The robustness of a system is a property that pervades all aspects of Nature. The ability of a system to adapt itself to perturbations due to internal and external agents, to aging, to wear, to environmental changes is one of the driving forces of evolution. At the molecular level, understanding the robustness of a protein has a great impact on the in silicon design of polypeptide chains and drugs; the chance of computationally checking the ability of a protein to preserve its structure and function in the native state can lead to the design of new compounds that can work in a living cell more effectively. Inspired by the well known robustness analysis framework used in Electronic Design Automation, we introduced a notion of robustness for proteins and two dimensionless quantities: the energetic yield and the energetic relative entropy. We used the energetic yield in order to quantify the robustness of a protein, and to detect sensitive regions and sensitive residues in the protein, whereas we adopted the energetic relative entropy to measure the discrepancy between two potential energy distributions. Subsequently, we implemented a new robustness-centred protein design algorithm called Robust-Protein-Design (RPD); the aim of the algorithm is to discover new conformations with a specific function with high yield values.
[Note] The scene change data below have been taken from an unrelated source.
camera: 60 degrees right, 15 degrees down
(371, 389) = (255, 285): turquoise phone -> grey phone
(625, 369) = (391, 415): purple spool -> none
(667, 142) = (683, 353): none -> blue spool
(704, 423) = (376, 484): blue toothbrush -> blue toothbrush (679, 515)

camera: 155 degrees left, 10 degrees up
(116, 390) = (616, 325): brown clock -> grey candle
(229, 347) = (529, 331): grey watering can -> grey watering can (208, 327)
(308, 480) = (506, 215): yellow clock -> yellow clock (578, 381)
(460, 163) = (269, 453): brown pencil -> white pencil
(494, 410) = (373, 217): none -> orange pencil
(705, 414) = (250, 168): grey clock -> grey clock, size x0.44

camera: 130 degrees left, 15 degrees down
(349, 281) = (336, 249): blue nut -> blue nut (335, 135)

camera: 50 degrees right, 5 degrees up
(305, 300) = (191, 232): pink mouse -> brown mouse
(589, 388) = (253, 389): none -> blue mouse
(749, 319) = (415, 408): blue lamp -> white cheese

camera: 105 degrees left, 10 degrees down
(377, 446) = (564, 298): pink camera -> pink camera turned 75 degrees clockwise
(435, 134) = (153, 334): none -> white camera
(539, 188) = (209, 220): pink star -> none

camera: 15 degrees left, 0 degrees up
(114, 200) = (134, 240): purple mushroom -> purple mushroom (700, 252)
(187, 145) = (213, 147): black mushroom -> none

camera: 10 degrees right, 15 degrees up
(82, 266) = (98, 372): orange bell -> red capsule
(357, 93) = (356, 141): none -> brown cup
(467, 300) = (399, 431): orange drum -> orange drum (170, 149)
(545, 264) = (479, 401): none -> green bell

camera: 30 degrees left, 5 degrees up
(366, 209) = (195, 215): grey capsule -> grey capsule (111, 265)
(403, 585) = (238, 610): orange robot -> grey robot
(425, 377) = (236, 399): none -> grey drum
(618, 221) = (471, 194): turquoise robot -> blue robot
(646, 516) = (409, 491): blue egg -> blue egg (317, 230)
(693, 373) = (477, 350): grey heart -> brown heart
We performed an extensive characterization of the robustness property of many peptides, proteins, and drugs. Moreover, we found that robustness and relative entropy are conflicting objectives which constitute a trade-off useful as design principle for new proteins and drugs.Finally, we used the RPD algorithm on the Crambin protein (1CRN); the obtained results confirm that the algorithm was able to find out a Crambin-like protein that is 23% more robust than the wild type.